3. The Coach (Geometric Reinforcement Learning)

Even with a great map, a robot might still take a weird shortcut that looks okay for a second but fails later.

  • GeoWorld adds a Coach: This is called Geometric Reinforcement Learning.
  • Imagine the robot is practicing a dance routine. The Coach doesn't just say "Good job" or "Bad job." The Coach says, "You took a step that broke the rhythm of the dance."
  • The Coach uses a rule called the Triangle Inequality. In simple terms: "If you go from Point A to Point B, and then to Point C, the total distance shouldn't be weirdly shorter than going A to C directly."
  • If the robot tries to take a "shortcut" that breaks the natural flow of the task, the Coach pushes it back onto the smooth valley path. This stops the robot from making small mistakes that pile up into a disaster later on.

Why Does This Matter?

If you ask an old AI to plan 3 steps ahead, it might get it right. But if you ask it to plan 6 or 8 steps, it usually fails because the tiny errors add up.

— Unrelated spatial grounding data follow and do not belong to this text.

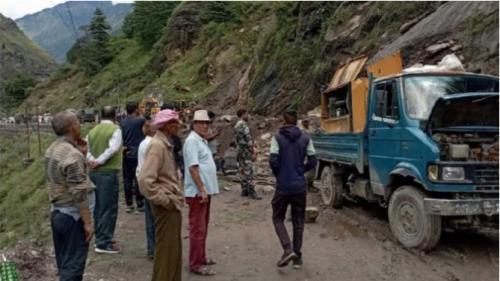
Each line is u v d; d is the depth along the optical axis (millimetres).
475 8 15508
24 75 100812
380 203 8625
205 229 6508
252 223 9125
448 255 7121
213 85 42250
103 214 7234
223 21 54531
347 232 8398
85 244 5168
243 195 11570
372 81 8523
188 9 58281
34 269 6840
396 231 7559
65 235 5074
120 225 8977
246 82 32250
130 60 73062
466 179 6742
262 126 21703
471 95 6883
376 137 8219
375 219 9250
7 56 162625
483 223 7211
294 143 6426
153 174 5129
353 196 9789
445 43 15312
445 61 8602
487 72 13227
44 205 20141
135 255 7219
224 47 45875
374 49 19641
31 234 11023
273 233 8422
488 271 6516
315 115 18656
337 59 21562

GeoWorld is like a GPS that understands the terrain.

  • It doesn't get lost in the details.
  • It understands that some steps are "big jumps" and others are "small steps."
  • It keeps the robot on the smoothest, most logical path, even for very long and complex tasks.

In a nutshell: GeoWorld stops trying to predict every single frame of a movie and instead learns the shape of the story. By understanding the "curved geometry" of how tasks relate to one another, it can plan complex, multi-step actions without getting confused or losing its way.